#### Records to use
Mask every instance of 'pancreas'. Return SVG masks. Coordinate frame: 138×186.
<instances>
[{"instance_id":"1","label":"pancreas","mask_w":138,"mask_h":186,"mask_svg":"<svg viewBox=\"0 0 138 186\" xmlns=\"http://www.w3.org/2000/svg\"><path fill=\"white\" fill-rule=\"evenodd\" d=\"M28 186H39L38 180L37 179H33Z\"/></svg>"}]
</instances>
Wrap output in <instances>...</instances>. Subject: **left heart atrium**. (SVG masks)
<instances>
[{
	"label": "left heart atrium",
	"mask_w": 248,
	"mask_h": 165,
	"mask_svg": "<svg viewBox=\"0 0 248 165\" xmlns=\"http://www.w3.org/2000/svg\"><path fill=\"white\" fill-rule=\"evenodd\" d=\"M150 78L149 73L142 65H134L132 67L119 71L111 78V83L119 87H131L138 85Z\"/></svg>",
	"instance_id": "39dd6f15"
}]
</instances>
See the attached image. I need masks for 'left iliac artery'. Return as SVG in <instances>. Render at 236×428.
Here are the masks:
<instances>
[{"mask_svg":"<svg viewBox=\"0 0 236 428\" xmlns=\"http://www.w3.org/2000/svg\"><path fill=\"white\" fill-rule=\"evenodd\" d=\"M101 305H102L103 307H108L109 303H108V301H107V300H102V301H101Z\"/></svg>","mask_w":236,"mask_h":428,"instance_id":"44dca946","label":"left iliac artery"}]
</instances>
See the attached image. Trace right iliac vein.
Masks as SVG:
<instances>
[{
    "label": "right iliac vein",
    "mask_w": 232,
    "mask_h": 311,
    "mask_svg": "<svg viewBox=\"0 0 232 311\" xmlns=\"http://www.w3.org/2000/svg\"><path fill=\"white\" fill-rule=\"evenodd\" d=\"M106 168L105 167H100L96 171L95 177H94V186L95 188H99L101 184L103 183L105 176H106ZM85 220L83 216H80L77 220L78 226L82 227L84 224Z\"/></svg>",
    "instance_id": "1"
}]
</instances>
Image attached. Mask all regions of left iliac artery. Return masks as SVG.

#### Problem description
Please echo the lines above verbatim, starting with the line that contains "See the attached image. Trace" and continuing through the final line, both included.

#### Output for this exercise
See the attached image. Trace right iliac vein.
Masks as SVG:
<instances>
[{
    "label": "right iliac vein",
    "mask_w": 232,
    "mask_h": 311,
    "mask_svg": "<svg viewBox=\"0 0 232 311\" xmlns=\"http://www.w3.org/2000/svg\"><path fill=\"white\" fill-rule=\"evenodd\" d=\"M106 168L105 167H100L96 171L95 177H94V186L95 188H99L101 184L103 183L105 176H106ZM85 220L83 216H80L77 220L78 226L82 227L84 224Z\"/></svg>",
    "instance_id": "1"
}]
</instances>
Image attached. Mask all regions of left iliac artery. Return masks as SVG.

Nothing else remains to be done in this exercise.